Yasaya tepki gösteren AB Komisyonu önümüzdeki Çarşamba günü yapacağı toplantının gündemine bu konuyu dâhil etmiş bulunuyor. Polonya’nın “hukuk devleti ilkelerinden uzaklaşması” nedeniyle “izleme” altına alınması söz konusu. Komiser Günther Oettinger, Komisyon’un bu konuda yapacağı önerileri dikkate almamakta direnirse Polonya hakkında “Avrupa değerlerinin ihlali” gerekçesiyle yaptırım uygulanmasını savunuyor. Gelişmeleri hep birlikte izleyeceğiz.
Macaristan’dan Fransa’ya kadar daha az demokrasi
Yukarıda da belirttiğim gibi, Polonya AB içinde “otoriter sapma” gösteren tek üye ülke değil. PIS lideri Jaroslaw Kaczynski aslında hayranı olduğu Macaristan Başbakanı Viktor Orbán’ı örnek alıyor. Sadece AB’nin göçmen politikasına muhalefet etme konusunda değil, basın özgürlüğü alanında da. Macaristan, basın özgürlüğünün AB’ye üye olduktan sonra gerilediği üye ülkelerin başını çekiyor, ardından Bulgaristan geliyor. Sırasıyla 2004 ve 2007’de AB’ye üye olurlarken Macaristan basın özgürlüğünde dünyada 24, Bulgaristan ise 51. sırada iken, şimdi 64 ve 100. sıralara gerilemiş durumdalar. Bu durum, AB’nin siyasi ölçütlere uyum konusunda aday ülkeleri ince eleyip sıkı dokuduğunu ama üye ülkelerde bu değerlerin korunmasına zamanında yeterli tepkiyi veremediğini ortaya koyuyor.
Macaristan’da 2010’da iktidara gelen Viktor Orbán, daha ilk yılında çıkardığı yasayla, kamusal ve özel medyalara, hükümet kontrolündeki Medya ve İletişim Ulusal Otoritesi’nin (NMHH) “hatalı” bulduğu bilgileri düzeltme zorunluluğu getirmiş durumda. Yasa ayrıca NMHH talep ettiğinde, gazetecilerin kaynaklarını açıklamasını, yazılarının yayımlanmadan önce ön denetime tabii tutulmasını öngörüyor.
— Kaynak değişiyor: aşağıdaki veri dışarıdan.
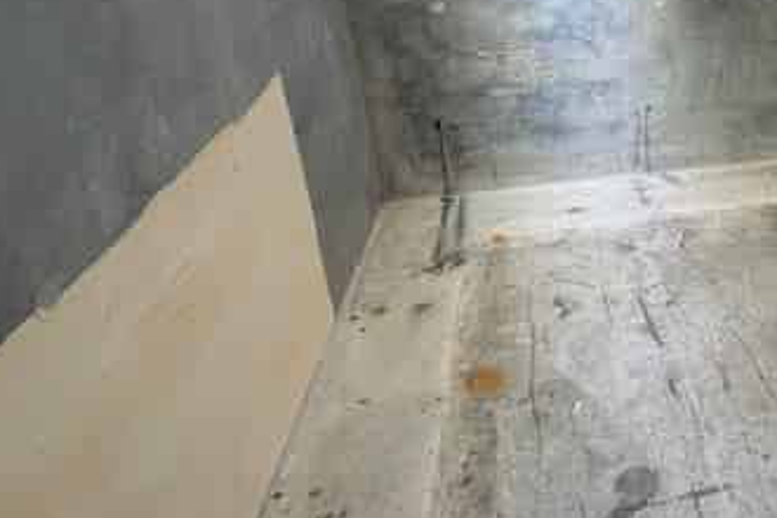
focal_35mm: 29
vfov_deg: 42.6
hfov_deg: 51.9
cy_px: 93
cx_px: 763
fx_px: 626
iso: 50
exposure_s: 1/310
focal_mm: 2.22
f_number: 2.2
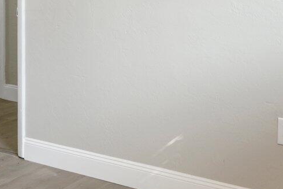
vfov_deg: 18.4
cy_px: -22
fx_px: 558
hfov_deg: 27.9
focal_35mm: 71
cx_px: 58
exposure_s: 1/50
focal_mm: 17
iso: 320
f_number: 5.6
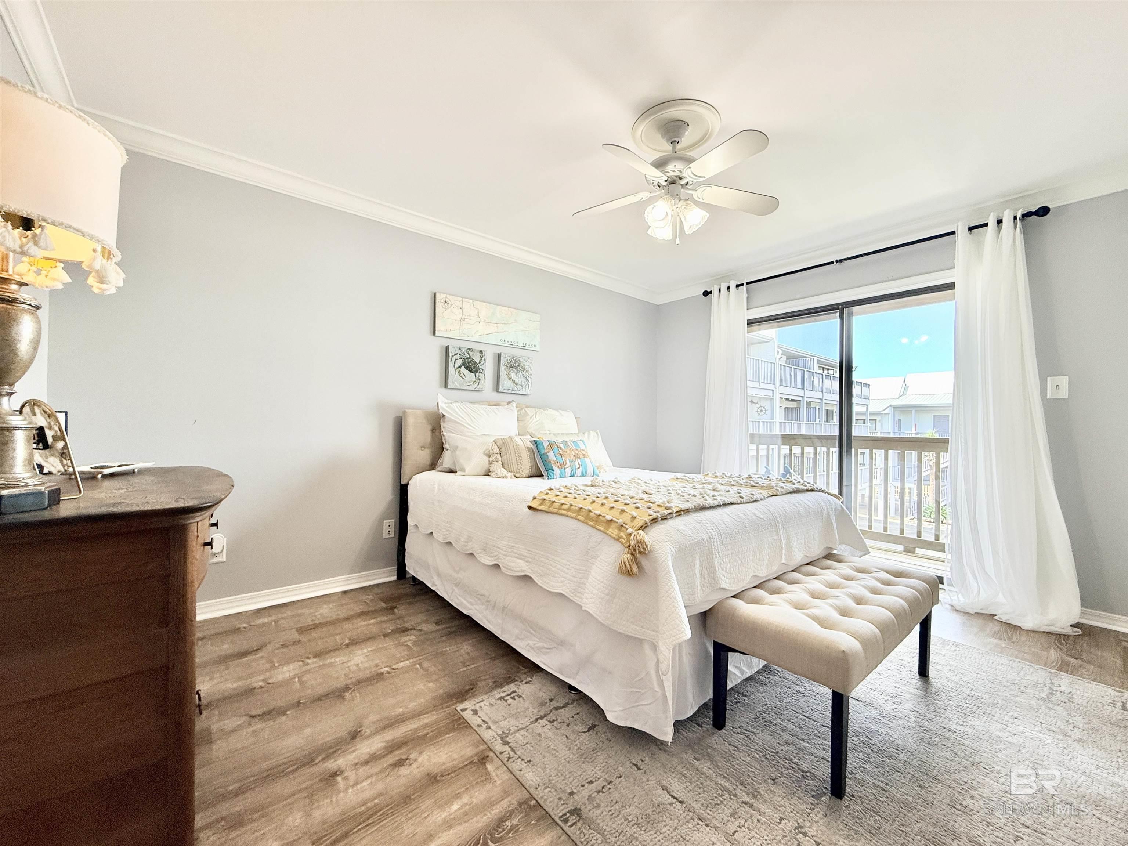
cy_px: 423
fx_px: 456
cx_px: 564
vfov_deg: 85.7
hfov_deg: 102.1
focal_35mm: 14
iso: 100
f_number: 2.2
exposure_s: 1/120
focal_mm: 2.22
Kabul etmek gerekir ki Polonya ve Macaristan AB’nin bu konuda sorun yaşadığı istisnai üye ülkeler değil. Gazetecilerin sadece baskı altında olmadığı, ayrıca saldırılara da uğradığı bir başka üye ülke de Bulgaristan. Aslında bu ülkede özgür basının varlığından söz etmek bile pek kolay değil. Bu alanda sadece yeni değil, aynı zamanda eski üyelerde de sorunlar var. İşte 1981’de AB’ye üye olmuş Yunanistan; basın özgürlüğünde Bulgaristan’ın hemen ardında 99. sırada yer alıyor. İşte AB’nin kurucu üyelerinin başında gelen Fransa; bu özgürlükte dünyada ancak 38. sırayı alabiliyor.
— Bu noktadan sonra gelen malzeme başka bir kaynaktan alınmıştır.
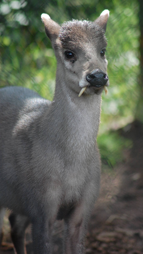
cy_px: 127
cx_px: 83
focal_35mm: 378
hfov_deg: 3.2
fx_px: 2548
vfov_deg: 5.7
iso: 800
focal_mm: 240
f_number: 5
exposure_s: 1/320
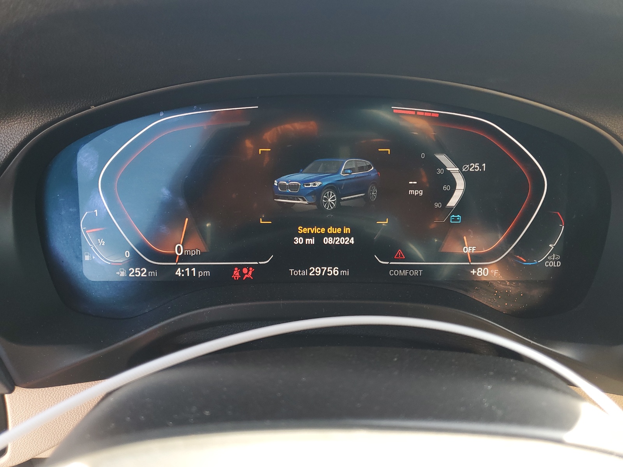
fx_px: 468
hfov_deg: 67.3
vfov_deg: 53.1
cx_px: 312
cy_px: 234
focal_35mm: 26
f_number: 1.5
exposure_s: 1/120
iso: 54
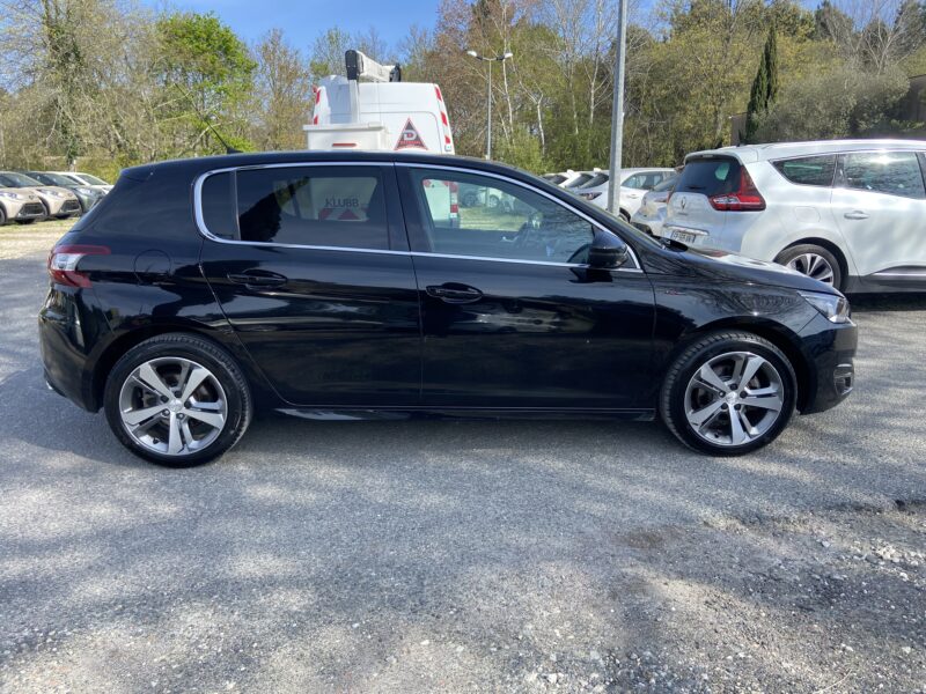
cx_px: 463
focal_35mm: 26
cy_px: 347
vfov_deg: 53.1
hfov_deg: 67.3
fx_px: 696
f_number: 1.8
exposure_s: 1/942
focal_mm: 4.25
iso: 32
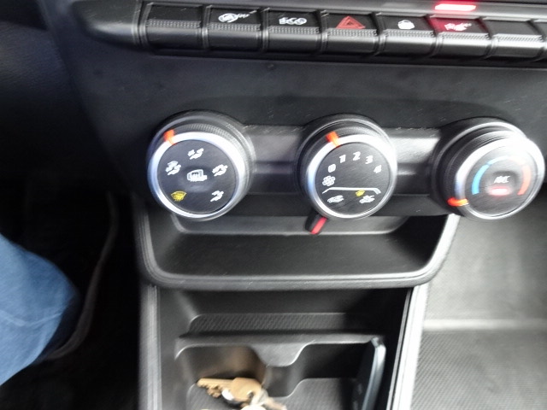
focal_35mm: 24
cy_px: 205
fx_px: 379
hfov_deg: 71.6
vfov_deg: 56.8
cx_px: 274
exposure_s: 1/15
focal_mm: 4.25
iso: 800
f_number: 3.5
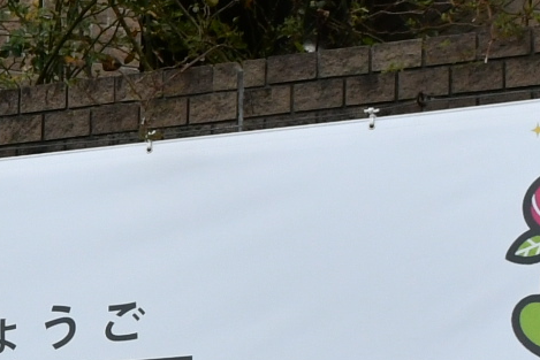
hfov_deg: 7.5
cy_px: 274
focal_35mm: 267
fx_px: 4006
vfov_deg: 5.1
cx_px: -434
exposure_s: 1/320
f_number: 9
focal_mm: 30
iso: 640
Fransa aslında sadece basın özgürlüğü alanında değil, temel hak ve özgürlüklerin birçoğunda büyük bir gerileme içinde. Anımsanacağı gibi, 13 Kasım Paris saldırıları ertesinde ilan edilen Acil Durum’un üç ay uzatılmasıyla birlikte, sosyalist Valls hükümeti, Avrupa Konseyi Genel Sekreteri’ne Avrupa İnsan Hakları Sözleşmesi’nin (AİHS) “olağanüstü hallerde askıya alma” başlıklı 15. maddesini uygulayacağını bildirmiş bulunuyor. Şubatta yapılacak anayasa değişikliğiyle yeniden gündeme gelecek olan bu konuyu ilerde detaylarıyla tartışma imkânı bulacağız. Ama terörle mücadele gerekçesiyle de olsa, temel hak ve özgürlüklerin kapsamlı şekilde askıya alınmasını ben şahsen “otoriter sapma” olarak değerlendirdiğimi bu vesileyle belirtmek isterim.
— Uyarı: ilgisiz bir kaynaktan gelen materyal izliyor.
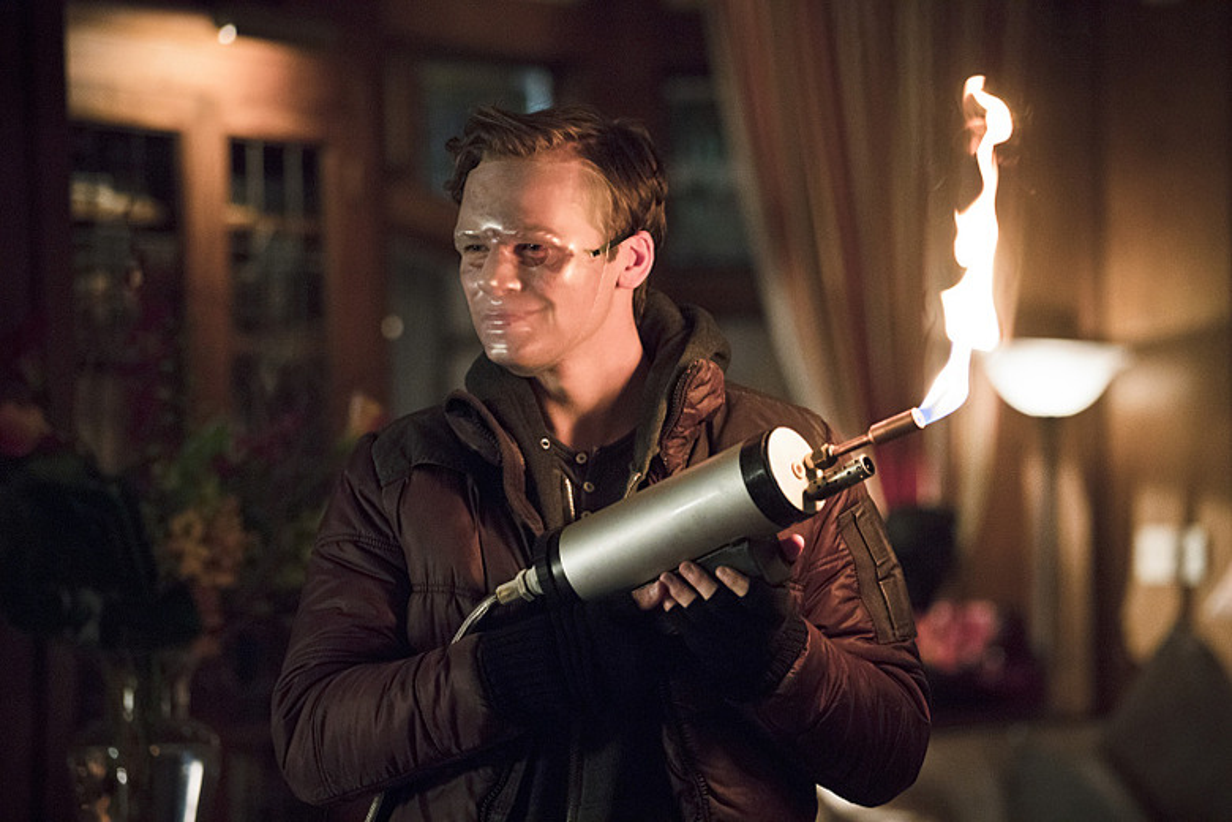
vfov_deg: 8.4
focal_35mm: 164
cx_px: 616
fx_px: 5612
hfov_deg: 12.5
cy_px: 411
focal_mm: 164
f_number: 4
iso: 6400
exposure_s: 1/160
Sonuç olarak, AB’nin bugün ne yazık ki evrensel demokrasi ilkelerinin ve temel hak ve özgürlüklerin ya askıya alındığı ya da açıkça çiğnendiği bir ülkeler topluluğuna dönüşmekte olduğu görülüyor. Bu kaygı verici dönüşümün biran önce önüne geçilemezse, kaybedenin sadece AB değil, tüm demokratlar olacağına kuşku yok.